> [Aim of the exercise]
Each record below should be returned word for word, with no pictures included.

> [Task inputs]

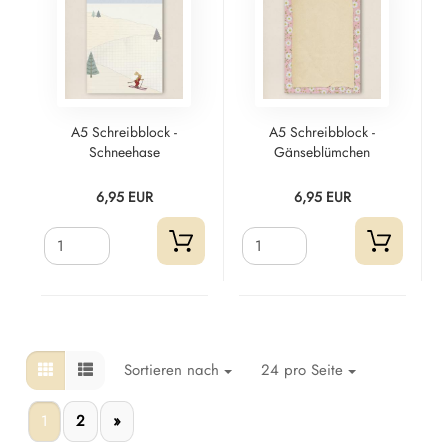
A5 Schreibblock -
A5 Schreibblock -
Schneehase
Gänseblümchen
6,95 EUR
6,95 EUR
Sortieren nach
24 pro Seite
1
2
»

> [Task response]
A5 Schreibblock -
A5 Schreibblock -
Schneehase
Gänseblümchen
6,95 EUR
6,95 EUR
Sortieren nach
24 pro Seite
1
2
»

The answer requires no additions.